I have two suggestions for a "fix".



One would be a consumption tax to replace the income tax. Not only would this tax the underground economy of those who don't report or under report their income, but it would also be a positive incentive for people to save money. (Econ 101 - if you want to discourage an activity, tax it. If you want to encourage an activity, subsidize it. By not taxing savings, we would give economic incentives to save money)



The other would be a flat income tax with no deductions and all income being treated equally. Sure, it would put a lot of lobbyists and tax accountants out of work, but it would change things so people acted on what made sense instead of on how to avoid taxes.



Of the two, I favor the consumption tax over a flat tax.

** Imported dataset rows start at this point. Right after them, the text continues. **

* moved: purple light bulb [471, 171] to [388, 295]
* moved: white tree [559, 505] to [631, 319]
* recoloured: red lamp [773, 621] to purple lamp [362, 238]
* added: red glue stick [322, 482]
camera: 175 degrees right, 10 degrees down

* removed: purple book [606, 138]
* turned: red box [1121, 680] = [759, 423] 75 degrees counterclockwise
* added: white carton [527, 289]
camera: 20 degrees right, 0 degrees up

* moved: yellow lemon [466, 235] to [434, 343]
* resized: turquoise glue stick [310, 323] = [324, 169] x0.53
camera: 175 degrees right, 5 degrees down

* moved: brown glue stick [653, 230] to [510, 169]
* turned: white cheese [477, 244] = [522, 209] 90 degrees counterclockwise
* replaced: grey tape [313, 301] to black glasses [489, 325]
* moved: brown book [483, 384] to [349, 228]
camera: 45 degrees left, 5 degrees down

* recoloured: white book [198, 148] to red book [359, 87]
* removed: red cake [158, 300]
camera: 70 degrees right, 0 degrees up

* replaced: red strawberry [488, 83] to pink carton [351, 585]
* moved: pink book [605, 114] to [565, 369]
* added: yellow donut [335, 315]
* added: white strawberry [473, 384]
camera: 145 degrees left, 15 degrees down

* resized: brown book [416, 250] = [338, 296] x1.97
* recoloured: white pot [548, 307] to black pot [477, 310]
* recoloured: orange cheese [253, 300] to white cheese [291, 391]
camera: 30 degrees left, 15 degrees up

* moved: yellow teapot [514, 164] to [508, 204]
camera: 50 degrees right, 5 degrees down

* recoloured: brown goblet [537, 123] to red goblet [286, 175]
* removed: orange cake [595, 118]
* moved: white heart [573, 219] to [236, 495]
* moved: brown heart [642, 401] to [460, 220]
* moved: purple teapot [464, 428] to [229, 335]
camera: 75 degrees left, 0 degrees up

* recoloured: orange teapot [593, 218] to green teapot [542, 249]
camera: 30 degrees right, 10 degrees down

But while I am on a roll, I'd like to see the Federal government spend money only on things that it has a constitutional right to spend money on. That way the tax rate could be kept low and the national debt could be paid off.
 
[quote author="EvaLSeraphim" date=1225796023]So, any suggestions for a fix? Would you prefer to, say, have everyone tally their net worth at the end of the year (rather than their income), and base any tax on that?</blockquote>


Redefine "income" and/or remove alternative compensation options like carried interest, stock options, etc. The problems with tallying net worth is that you may force sales of some of that net worth to meet the amount of taxes due (similar to what happens when an 'inheritance' is mostly unsold assets), appraisals would play a large part in the overall taxable amount, and you would immediately cause a majority of assets to be placed into trusts that then lease them back to the original owner for a penny a year. The more effective approach would be to tax any compensation, above a set amount, at the same rate as the traditional "income" tax rates. Of course, this would cripple the economy for a few years due to a credit market seize (again) after companies suddenly find they have no domestic investors, but eventually some companies would be able to fund growth from saving their own profits.